In 1979, the worst nuclear commercial power plant disaster on American soil took place in Pennsylvania. An investigation found that the mechanical failures were compounded by the initial failure of plant operators to recognize the situation as a loss-of-coolant accident. Poor training and confusion caused by ambiguously designed control room indicators were found to be at fault.
Don Norman, who coined the term “user-centered design,” was one of the experts flown in to investigate the nuclear meltdown.
In a talk he gave last week at MindFlow Design to a group of San Diego industrial designers, Norman said: “The control room and computer interfaces at Three Mile Island could not have been more confusing if they had tried.”
He explained how the linear array of buttons, switches and indicators arranged in equally-spaced straight lines may have made sense on paper to design engineers, but were not intuitive to plant operators.
Understanding the psychology behind people’s expectations, needs and behaviors is the foundation of great design. People have mental models of the way they expect things to work.
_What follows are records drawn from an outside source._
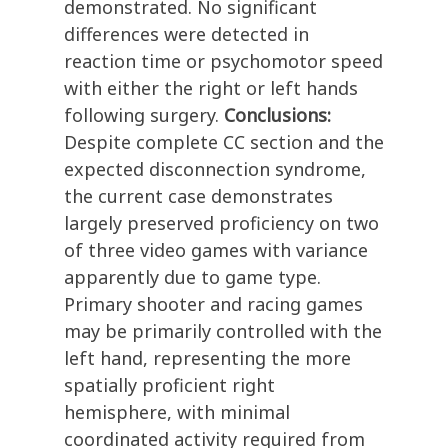
demonstrated. No significant
differences were detected in
reaction time or psychomotor speed
with either the right or left hands
following surgery.
Conclusions:
Despite complete CC section and the
expected disconnection syndrome,
the current case demonstrates
largely preserved proficiency on two
of three video games with variance
apparently due to game type.
Primary shooter and racing games
may be primarily controlled with the
left hand, representing the more
spatially proficient right
hemisphere, with minimal
coordinated activity required from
Exceeding these expectations creates a sense of delight or an emotional connection. Violating these connections can create frustration or confusion.
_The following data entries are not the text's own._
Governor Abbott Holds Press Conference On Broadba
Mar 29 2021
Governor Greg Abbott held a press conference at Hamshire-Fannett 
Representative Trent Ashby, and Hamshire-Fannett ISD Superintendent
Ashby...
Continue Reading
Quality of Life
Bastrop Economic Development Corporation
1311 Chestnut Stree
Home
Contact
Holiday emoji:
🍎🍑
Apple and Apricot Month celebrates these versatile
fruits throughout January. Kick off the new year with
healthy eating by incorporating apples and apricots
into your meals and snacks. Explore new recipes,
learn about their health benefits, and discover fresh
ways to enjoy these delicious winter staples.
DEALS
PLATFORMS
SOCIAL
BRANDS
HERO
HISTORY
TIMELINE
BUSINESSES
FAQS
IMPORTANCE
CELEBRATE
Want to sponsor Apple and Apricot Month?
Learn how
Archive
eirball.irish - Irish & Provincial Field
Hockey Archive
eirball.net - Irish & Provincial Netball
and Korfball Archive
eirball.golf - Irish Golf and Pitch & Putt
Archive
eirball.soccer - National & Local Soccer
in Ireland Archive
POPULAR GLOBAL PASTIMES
At Three Mile Island, the failure to correctly assess user needs helped bring the plant to the brink of catastrophe. Following this incident, regulatory changes were introduced to consider human factors design in the construction of future nuclear plants.
For today’s manufacturers, the price to be paid for design oversights may or may not include potential loss of life. At minimum, such failures put eventual product acceptance and profitability at risk.
The lesson is clear for any manufacturer: make the investment in fully understanding user needs as the first step in the design process. If you do, you’ll stand a better chance of creating a winner.